In fact, there are several advantages to it that are so overlooked:


Introverts make great listeners.

One thing I found being an introvert is that I study people very intently. Often, when people are constantly speaking, they fail to recognize when they are being taken advantage of, lied to, or talked down to. They also are less likely to notice certain character flaws such as lack of empathy, jealousy, patronization, etc.

This applies to people’s strengths as well. If you are constantly speaking, it is much harder to appreciate people’s character strengths and the special qualities they embody. Introverts are spectacular at knowing one’s true colors before they even get a chance to reveal them.

Introverts are very creative and innovative.

Introverts often view things from a deeper perspective, rather than following along with the loud and fast-paced world around them.

Generally speaking, introverts usually gear their interest or hobby towards some form of creativity. For me, it has always been writing, theatre, and music.

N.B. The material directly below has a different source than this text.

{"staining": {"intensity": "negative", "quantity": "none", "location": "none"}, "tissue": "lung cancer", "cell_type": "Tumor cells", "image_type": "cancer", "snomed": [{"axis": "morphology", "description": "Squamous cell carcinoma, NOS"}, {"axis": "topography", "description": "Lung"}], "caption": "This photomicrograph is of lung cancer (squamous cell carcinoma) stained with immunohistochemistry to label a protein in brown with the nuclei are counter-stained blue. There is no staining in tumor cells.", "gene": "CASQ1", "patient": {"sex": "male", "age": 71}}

This is because it is much easier to excel creatively when you are so accustomed to observing.

And the most important strength that stands out to me amongst them all:

Introverts are content with being alone.

So many individuals who do not fall under the category of being an introvert, need to be around others and if they are not, they will pretty much go all Jack Torrance from The Shining (let us hope without the ax).

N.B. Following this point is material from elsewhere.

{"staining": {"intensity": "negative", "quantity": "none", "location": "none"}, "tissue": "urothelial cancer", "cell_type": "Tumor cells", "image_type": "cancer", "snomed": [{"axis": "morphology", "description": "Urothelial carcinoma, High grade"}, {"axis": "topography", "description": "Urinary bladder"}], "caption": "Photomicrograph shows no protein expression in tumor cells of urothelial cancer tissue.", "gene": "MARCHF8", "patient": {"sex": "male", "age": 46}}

Introverts have become so accustomed to being alone that we have found comfort in it. This beautiful capability of actually finding comfort in loneliness opens up a whole new door of self-discovery, and what could be better than truly knowing the person whose mind you’re living in every single day.

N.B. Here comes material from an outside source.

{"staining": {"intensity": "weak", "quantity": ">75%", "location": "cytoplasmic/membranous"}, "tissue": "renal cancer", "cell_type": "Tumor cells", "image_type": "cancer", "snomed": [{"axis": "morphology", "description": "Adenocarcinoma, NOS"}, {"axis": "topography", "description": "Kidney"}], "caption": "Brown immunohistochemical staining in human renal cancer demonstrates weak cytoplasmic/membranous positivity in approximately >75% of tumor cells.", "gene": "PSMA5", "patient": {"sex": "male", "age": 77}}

Of course, the world rarely appreciates these strong advantages. Society’s goal is to always overcome being an introvert to please others. This seems pretty contradictory in a world that redundantly preaches, “Be yourself”, doesn’t it?

I always felt less than for being an introvert. I did not feel normal for being an introvert, but I would eventually realize that this is not true and it was society that was putting these false narratives into my head.


The Best of Both Worlds

Despite the advantages, I also understood that certain disadvantages of being an introvert were holding me back from experiencing things, I wanted to experience, like building relationships with others, being comfortable in social gatherings, and overall missing many opportunities that could have been remarkable memories to look back on.

I drew the differences between the strengths and the weaknesses of being an introvert and realized that you could truly live in your full potential and embrace the advantages of the reserved you while ridding yourself of some of those disadvantages that make you live in fear.

Not to say that I am cured of these disadvantages by any means, but I have certainly come a long way. By embracing the strengths of being an introvert and overcoming the weaknesses, you can live much more comfortably in your personality, (Yeah, you’ll still have to deal with those condescending extroverts from time to time, it’ll be less frequent, but unfortunately, they’re inevitable).

Whether you stay an introvert, become more of an ambivert, or maybe even an extrovert, knowing these strengths and weaknesses means you’re doing something right.

Plus, when people badger you about your quietness, their words will start to just roll off your back. Because you will know the copious amount of strengths introverts have and not allow these strengths to be dwindled out by a society who always questions the reserved, but admires the obnoxious.


A Disability and a Strength

Being an introvert is a disability.

Being an introvert is a gift.

Sounds kind of contradictory, doesn’t it?

The truth of the matter is, being an introvert is only a disability because a narrow-minded society constantly reminds you every day that it is.

But, with most disabilities comes gifts, and being an introvert is no exception.

If you can manage to overcome some of the struggles that come along with being an introvert, while disregarding the comments of those people who always have something to say, introversion does not have to be a disability.

Introversion can be a gift and a very special one, to say the least.